Acorn User


Know Your Own Personality

Author: Simon Dally
Publisher: Mirrorsoft
Machine: BBC/Electron

 
Published in Acorn User #033

This program is a computerised version of the book of the same name by Hans Eysenck and Glenn Wilson, published ten years ago, although only three of the book's six tests are included on this software.

These tests are said to measure respectively your extroversion/introversion factor, your emotional stability and your tough/tendermindedness quotient.
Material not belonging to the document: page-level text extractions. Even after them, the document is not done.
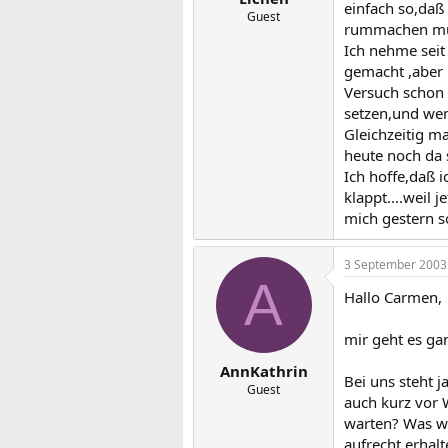
einfach so,daß
Guest
rummachen muss
Ich nehme seit 
gemacht ,aber 
Versuch schon g
setzen,und wenn
Gleichzeitig m
heute noch da s
Ich hoffe,daß 
klappt....weil
mich gestern so
3 September 2003
A
Hallo Carmen,
mir geht es gan
AnnKathrin
Bei uns steht j
Guest
auch kurz vor 
warten? Was wä
aufrecht erhalt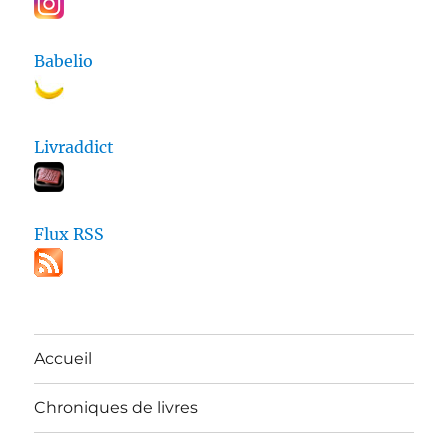
Babelio
Livraddict
Flux RSS
Accueil
Chroniques de livres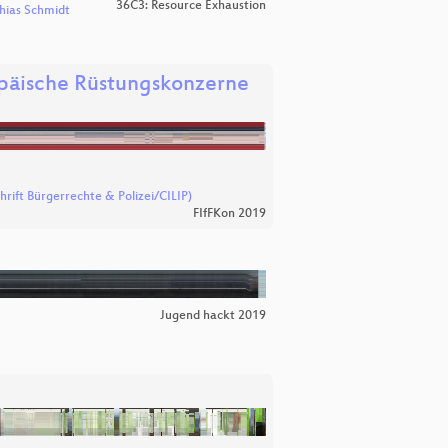
36C3: Resource Exhaustion
hias Schmidt
opäische Rüstungskonzerne
hrift Bürgerrechte & Polizei/CILIP)
FIfFKon 2019
Jugend hackt 2019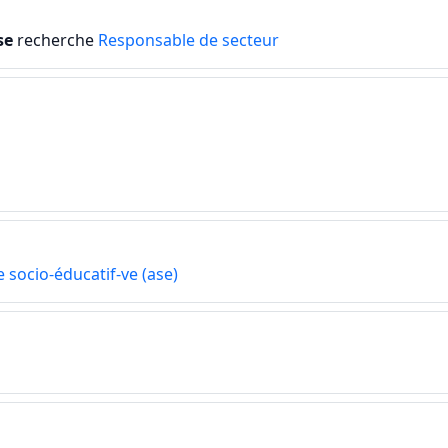
se
recherche
Responsable de secteur
e socio-éducatif-ve (ase)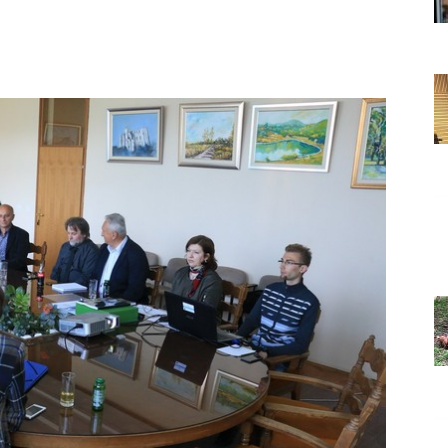
Grada
Orahovice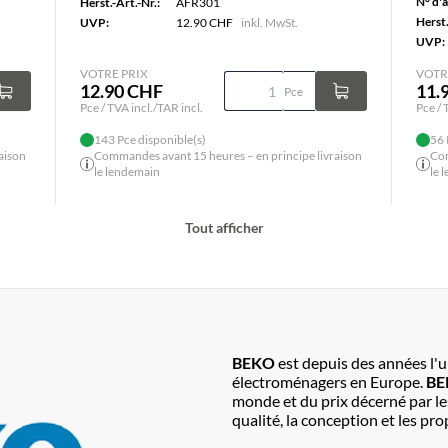
N° d'a
Herst.-Art.-Nr.:
AFR301
Herst.
UVP:
12.90 CHF
inkl. MwSt.
UVP:
VOTRE PRIX
VOTR
12.90 CHF
11.
Pce
Pce / TVA incl./TAR incl.
Pce / 
143 Pce disponible(s)
56 
aison
Commandes avant 15 heures – en principe livraison
Com
le lendemain
le 
Tout afficher
BEKO
est depuis des années l'
électroménagers en Europe.
B
monde et du prix décerné par l
qualité, la conception et les p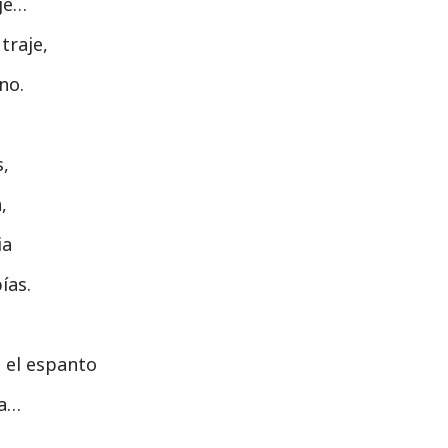
aje…
traje,
no.
s,
,
ia
ías.
 el espanto
la…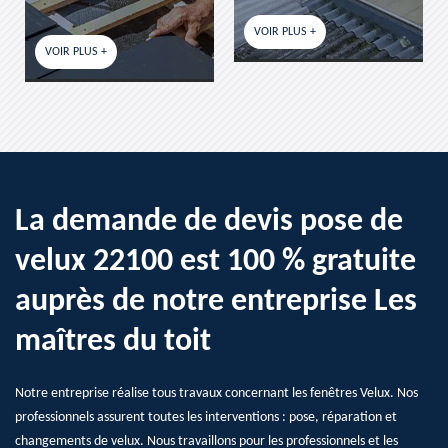
VOIR PLUS +
VOIR PLUS +
PLUS +
La demande de devis pose de
velux 22100 est 100 % gratuite
auprès de notre entreprise Les
maîtres du toit
Notre entreprise réalise tous travaux concernant les fenêtres Velux. Nos
professionnels assurent toutes les interventions : pose, réparation et
changements de velux. Nous travaillons pour les professionnels et les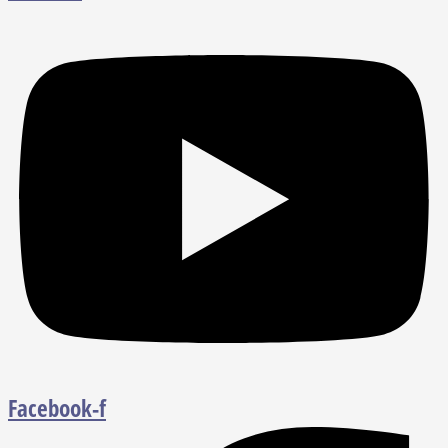
Facebook-f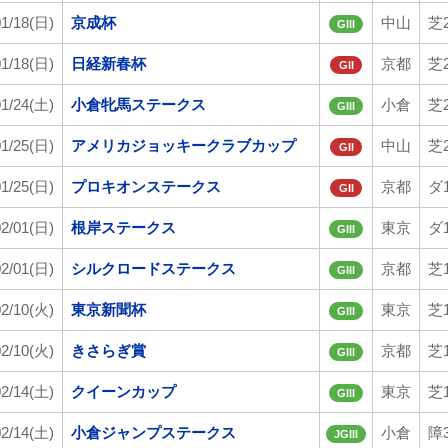
01/18(日)
京成杯
中山
芝2
GIII
01/18(日)
日経新春杯
京都
芝2
GII
01/24(土)
小倉牝馬ステークス
小倉
芝2
GIII
01/25(日)
アメリカジョッキークラブカップ
中山
芝2
GII
01/25(日)
プロキオンステークス
京都
ダ1
GII
02/01(日)
根岸ステークス
東京
ダ1
GIII
02/01(日)
シルクロードステークス
京都
芝1
GIII
02/10(火)
東京新聞杯
東京
芝1
GIII
02/10(火)
きさらぎ賞
京都
芝1
GIII
02/14(土)
クイーンカップ
東京
芝1
GIII
02/14(土)
小倉ジャンプステークス
小倉
障3
JGIII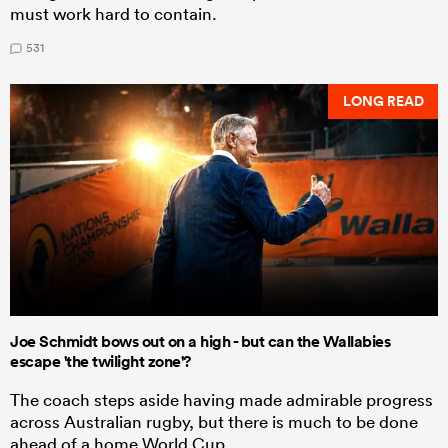
must work hard to contain.
531
LONG READ
Joe Schmidt bows out on a high - but can the Wallabies
escape 'the twilight zone'?
The coach steps aside having made admirable progress
across Australian rugby, but there is much to be done
ahead of a home World Cup.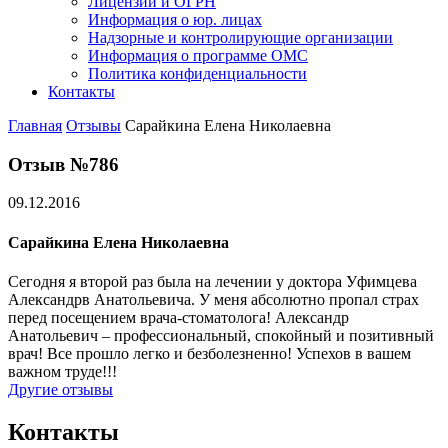
Лицензии и ОГРН
Информация о юр. лицах
Надзорные и контролирующие организации
Информация о программе ОМС
Политика конфиденциальности
Контакты
Главная
Отзывы
Сарайкина Елена Николаевна
Отзыв №786
09.12.2016
Сарайкина Елена Николаевна
Сегодня я второй раз была на лечении у доктора Уфимцева
Александрв Анатольевича. У меня абсолютно пропал страх
перед посещением врача-стоматолога! Александр
Анатольевич – профессиональный, спокойный и позитивный
врач! Все прошло легко и безболезненно! Успехов в вашем
важном труде!!!
Другие отзывы
Контакты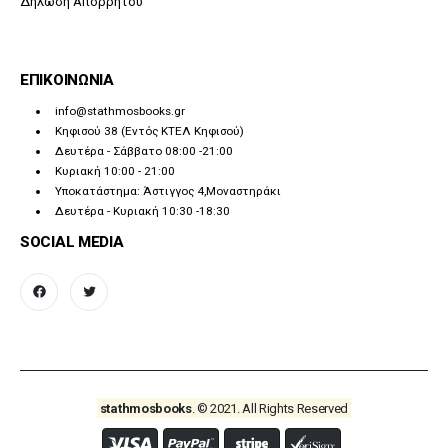
Δήλωση Απορρήτου
ΕΠΙΚΟΙΝΩΝΙΑ
info@stathmosbooks.gr
Κηφισού 38 (Εντός ΚΤΕΛ Κηφισού)
Δευτέρα - Σάββατο 08:00 -21:00
Κυριακή 10:00 - 21:00
Υποκατάστημα: Άστιγγος 4,Μοναστηράκι
Δευτέρα - Κυριακή 10:30 -18:30
SOCIAL MEDIA
facebook
twitter
stathmosbooks
. © 2021. All Rights Reserved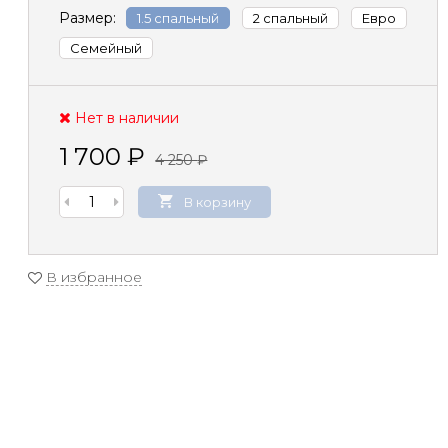
Размер:
1.5 спальный
2 спальный
Евро
Семейный
Нет в наличии
1 700
₽
4 250
₽
В корзину
В избранное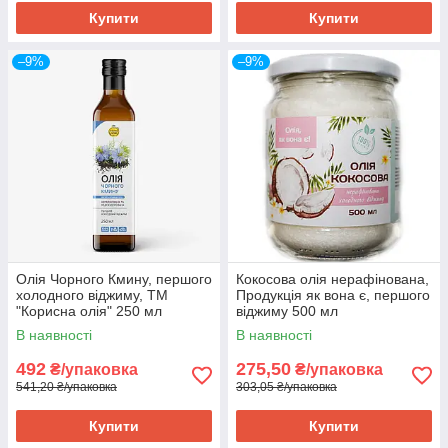
Купити
Купити
–9%
–9%
Олія Чорного Кмину, першого
Кокосова олія нерафінована,
холодного віджиму, ТМ
Продукція як вона є, першого
"Корисна олія" 250 мл
віджиму 500 мл
В наявності
В наявності
492
275,50
₴/упаковка
₴/упаковка
541,20 ₴/упаковка
303,05 ₴/упаковка
Купити
Купити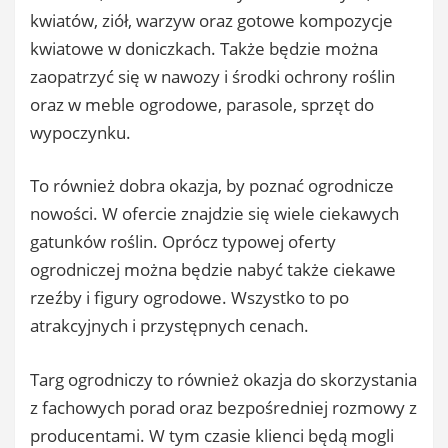
kwiatów, ziół, warzyw oraz gotowe kompozycje
kwiatowe w doniczkach. Także będzie można
zaopatrzyć się w nawozy i środki ochrony roślin
oraz w meble ogrodowe, parasole, sprzęt do
wypoczynku.
To również dobra okazja, by poznać ogrodnicze
nowości. W ofercie znajdzie się wiele ciekawych
gatunków roślin. Oprócz typowej oferty
ogrodniczej można będzie nabyć także ciekawe
rzeźby i figury ogrodowe. Wszystko to po
atrakcyjnych i przystępnych cenach.
Targ ogrodniczy to również okazja do skorzystania
z fachowych porad oraz bezpośredniej rozmowy z
producentami. W tym czasie klienci będą mogli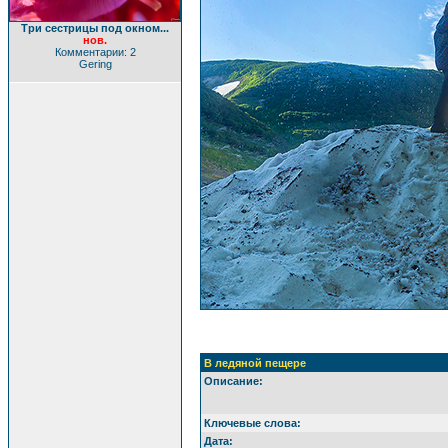
Три сестрицы под окном...
нов.
Комментарии: 2
Gering
В ледяной пещере
Описание:
Ключевые слова:
Дата: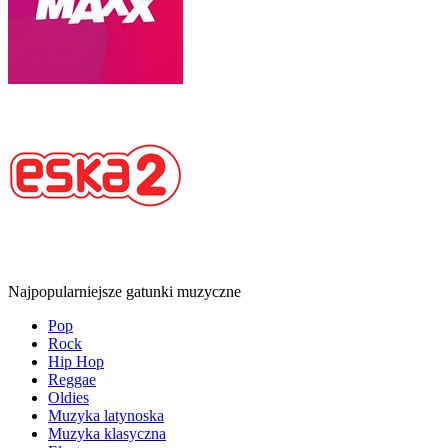
Najpopularniejsze gatunki muzyczne
Pop
Rock
Hip Hop
Reggae
Oldies
Muzyka latynoska
Muzyka klasyczna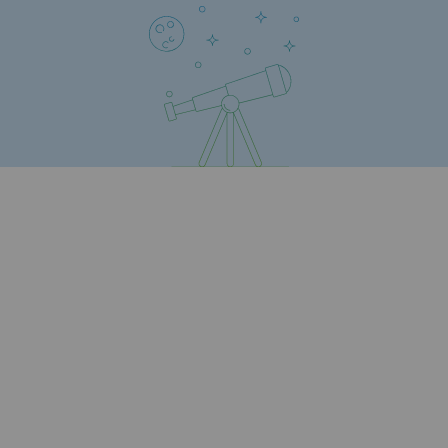
Press releases
News
Documentation
Event
Teréga's editorial
Actions supported by Teréga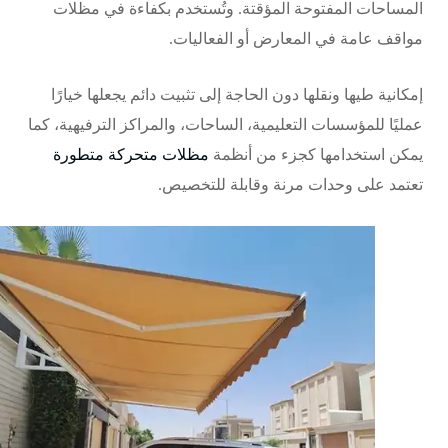
المساحات المفتوحة المؤقتة. وتُستخدم بكفاءة في
مظلات
مواقف عامة
في المعارض أو الفعاليات.
إمكانية طيها ونقلها دون الحاجة إلى تثبيت دائم يجعلها خيارًا
عمليًا للمؤسسات التعليمية، الساحات، والمراكز الترفيهية، كما
يمكن استخدامها كجزء من أنظمة
مظلات متحركة متطورة
تعتمد على وحدات مرنة وقابلة للتخصيص.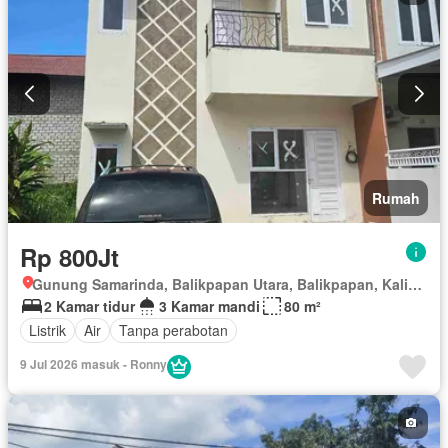
Rumah
Rp 800Jt
Gunung Samarinda, Balikpapan Utara, Balikpapan, Kalimantan Timur
2 Kamar tidur
3 Kamar mandi
80 m²
Listrik
Air
Tanpa perabotan
9 Jul 2026 masuk - Ronny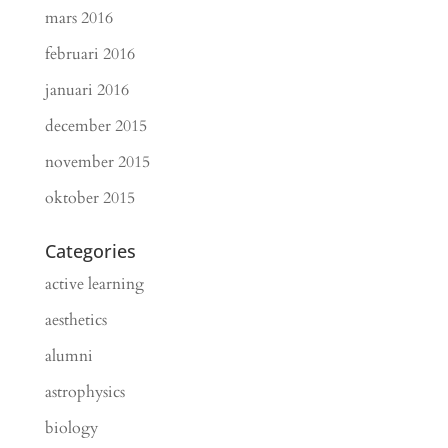
mars 2016
februari 2016
januari 2016
december 2015
november 2015
oktober 2015
Categories
active learning
aesthetics
alumni
astrophysics
biology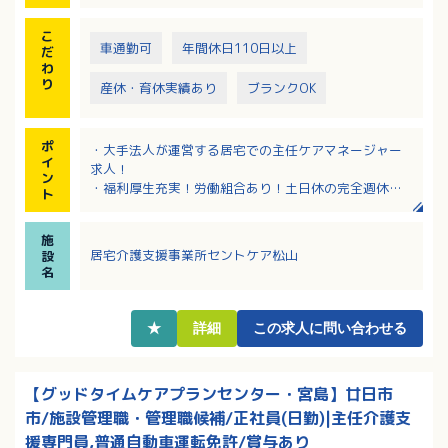
こ
車通勤可
年間休日110日以上
だ
わ
り
産休・育休実績あり
ブランクOK
ポ
・大手法人が運営する居宅での主任ケアマネージャー
イ
求人！
ン
・福利厚生充実！労働組合あり！土日休の完全週休二
ト
日制！
・しっかりとした研修制度や情報交換の場があり、安
施
心！
居宅介護支援事業所セントケア松山
設
・月給270,000円以上（定額手当込み）で高給与も魅
名
力！
・松山市内で長く在宅系サービスを展開しており、関
連事業所との連携抜群！
★
詳細
この求人に問い合わせる
【グッドタイムケアプランセンター・宮島】廿日市
市/施設管理職・管理職候補/正社員(日勤)|主任介護支
援専門員,普通自動車運転免許/賞与あり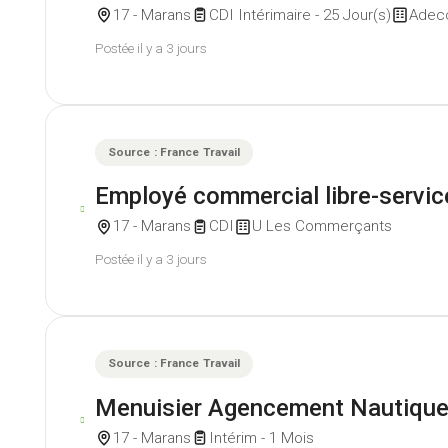
17 - Marans
CDI Intérimaire - 25 Jour(s)
Adec
Postée il y a 3 jours
Source : France Travail
Employé commercial libre-servic
17 - Marans
CDI
U Les Commerçants
Postée il y a 3 jours
Source : France Travail
Menuisier Agencement Nautique
17 - Marans
Intérim - 1 Mois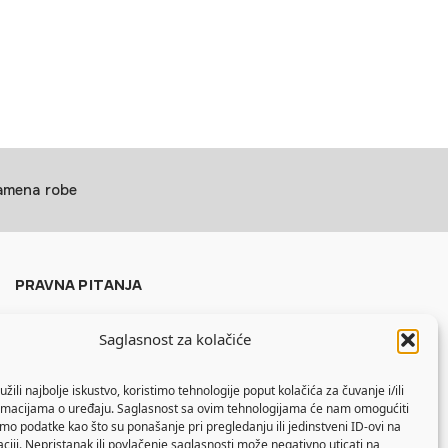
zamena robe
PRAVNA PITANJA
Politika privatnosti
Saglasnost za kolačiće
Uslovi korišćenja
Politika kolačića
žili najbolje iskustvo, koristimo tehnologije poput kolačića za čuvanje i/ili
ormacijama o uređaju. Saglasnost sa ovim tehnologijama će nam omogućiti
o podatke kao što su ponašanje pri pregledanju ili jedinstveni ID-ovi na
aciji. Nepristanak ili povlačenje saglasnosti može negativno uticati na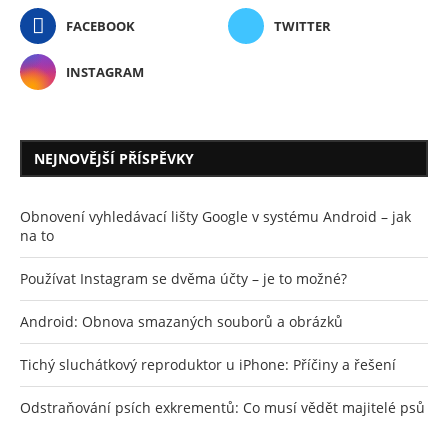
FACEBOOK
TWITTER
INSTAGRAM
NEJNOVĚJŠÍ PŘÍSPĚVKY
Obnovení vyhledávací lišty Google v systému Android – jak
na to
Používat Instagram se dvěma účty – je to možné?
Android: Obnova smazaných souborů a obrázků
Tichý sluchátkový reproduktor u iPhone: Příčiny a řešení
Odstraňování psích exkrementů: Co musí vědět majitelé psů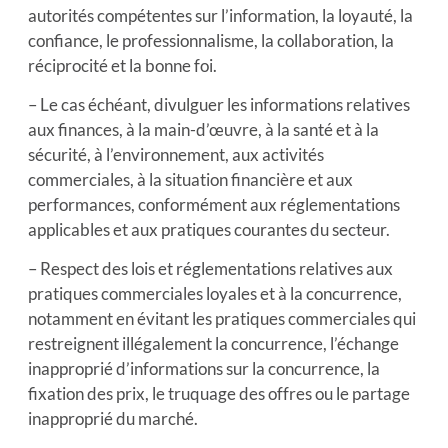
autorités compétentes sur l’information, la loyauté, la
confiance, le professionnalisme, la collaboration, la
réciprocité et la bonne foi.
– Le cas échéant, divulguer les informations relatives
aux finances, à la main-d’œuvre, à la santé et à la
sécurité, à l’environnement, aux activités
commerciales, à la situation financière et aux
performances, conformément aux réglementations
applicables et aux pratiques courantes du secteur.
– Respect des lois et réglementations relatives aux
pratiques commerciales loyales et à la concurrence,
notamment en évitant les pratiques commerciales qui
restreignent illégalement la concurrence, l’échange
inapproprié d’informations sur la concurrence, la
fixation des prix, le truquage des offres ou le partage
inapproprié du marché.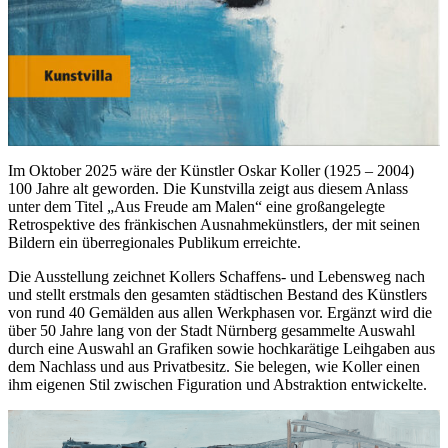
Im Oktober 2025 wäre der Künstler Oskar Koller (1925 – 2004)
100 Jahre alt geworden. Die Kunstvilla zeigt aus diesem Anlass
unter dem Titel „Aus Freude am Malen“ eine großangelegte
Retrospektive des fränkischen Ausnahmekünstlers, der mit seinen
Bildern ein überregionales Publikum erreichte.
Die Ausstellung zeichnet Kollers Schaffens- und Lebensweg nach
und stellt erstmals den gesamten städtischen Bestand des Künstlers
von rund 40 Gemälden aus allen Werkphasen vor. Ergänzt wird die
über 50 Jahre lang von der Stadt Nürnberg gesammelte Auswahl
durch eine Auswahl an Grafiken sowie hochkarätige Leihgaben aus
dem Nachlass und aus Privatbesitz. Sie belegen, wie Koller einen
ihm eigenen Stil zwischen Figuration und Abstraktion entwickelte.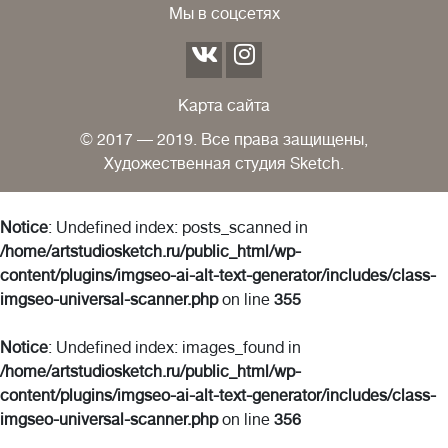
Мы в соцсетях
Карта сайта
© 2017 — 2019. Все права защищены,
Художественная студия Sketch.
Notice
: Undefined index: posts_scanned in
/home/artstudiosketch.ru/public_html/wp-
content/plugins/imgseo-ai-alt-text-generator/includes/class-
imgseo-universal-scanner.php
on line
355
Notice
: Undefined index: images_found in
/home/artstudiosketch.ru/public_html/wp-
content/plugins/imgseo-ai-alt-text-generator/includes/class-
imgseo-universal-scanner.php
on line
356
Each test consists of seventy questions, to which you respond 1, 2 or 3 according to yes/no/can't decide. When you've answered the questions the results are shown in bar chart form, together with background comments abuot your various characteristics, and can be stored on tape or sent to a printer.

Know Your Own Personality

By an odd coincidence I had a copy of the book with the tests completed. So I was able to compare my answers now with those of ten years ago and they were almost identical.

The computer is certainly a much faster and easier vehicle for doing the housekeeping than the book, where a cumbersome system of ticking off the answers, adding your scores and making your own marks on the graphics is called for (if, unlike me, it doesn't take you 35 attempts before the program loads, that is!) and the bar graphs are well presented.

The questions have been reproduced absolutely faithfully from the book and no attempt made to clear up amiguities in the original - how do you interpret 'Do you like enteraining people', for example? I noticed that ten years ago I answered 'No' to the question 'Do you always wear a seatbelt?' whereas this time round I answered 'Yes'. The reason is nothing to do with my attitude to seatbelts changing, merely that the law has changed in the intervening period and I don't want to get prosecuted by the police! Nevertheless, there are enough questions to answer in each test without your response to individual cases affecting the overall picture too much.

Psychologists, for obvious reasons, trend to be both bland, flattering and extremely general in their descriptions of people they've never met. So if the program tells you you're 'asseritve, impulsive, creative, ambitious...' don't kid yourself that others don't think you're a homicidal maniac from whom society should be protected!

Still it's a good program if you like this sort of thing and, since inputting the answers to the questions is so easy, a good introduction to the fun of home computers.